Theresa May met with EU leaders on Sunday, as they voted on whether to approve her draft withdrawal agreement. All 27 leaders agreed the bill, passing the next stage of Brexit over to UK Parliament. For this, Parliament will have days of debate before a final vote.
What date will the meaningful vote be?
In a letter to Conservative MPs, chief whip Julian Smith indicated that the “meaningful vote” on Theresa May’s Brexit deal is expected to take place on December 11.
Mr Smith said that the vote would come after five days of debate, starting on Tuesday, December 4 and told MPs that attendance in the voting lobbies should take priority over any Christmas gatherings.
The letter read: “As we approach the end of the calendar year I wanted to write to give you advance notice of the Parliamentary business over the next few weeks.

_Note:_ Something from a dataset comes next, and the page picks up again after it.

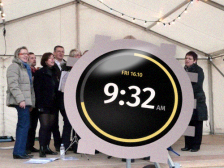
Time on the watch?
9:32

I am sure there will be many seasonal gatherings organised, but if you could continue to keep in mind the requirement for your attendance in the division lobbies to take priority I would be grateful.”
The letter gives a timetable of political events for two weeks, beginning December 2.
On Tuesday, December 4 through to Tuesday, December 11 Parliament will debate and then vote on the Brexit withdrawal agreement.
The exception is Friday, December 7 and Saturday and Sunday December 8 and 9 as the house is not sitting.
In her third statement to the Commons on leaving the EU, she said: “I’m looking ahead to December 11th, when this House will be faced with a decision as to whether or not it wishes to deliver on the vote of the British people with a deal that not only delivers on that vote but also protects their jobs.”
The Prime Minister will be preparing to face fierce opposition to her withdrawal agreement, as several MPs have already spoken out against the deal.
Today in the Commons, Mrs May faced an onslaught of questions from former Cabinet ministers as she pitched her Brexit deal to the Commons.
The Prime Minister was forced to repeatedly defend her strategy as senior Tory members lined up to criticise everything from the Northern Irish border agreement to pledges around future economic security.
Tory former defence secretary Sir Michael Fallon described the deal as a “huge gamble”, former foreign secretary Boris Johnson argued it did not “provide certainty to business” and ex-Brexit secretary David Davis asked why Mrs May was not withholding the £39 billion divorce bill until a comprehensive trade agreement had been reached.
Sir Michael said: “Well nobody can doubt that the Prime Minister has tried her very best, are we not nonetheless being asked to take a huge gamble here?
“Paying, leaving, surrendering our vote and our veto without any firm commitment to frictionless trade or the absolute right to dismantle external tariffs.
“Is it really wise to trust the future of our economy to a pledge simply to use best endeavours?”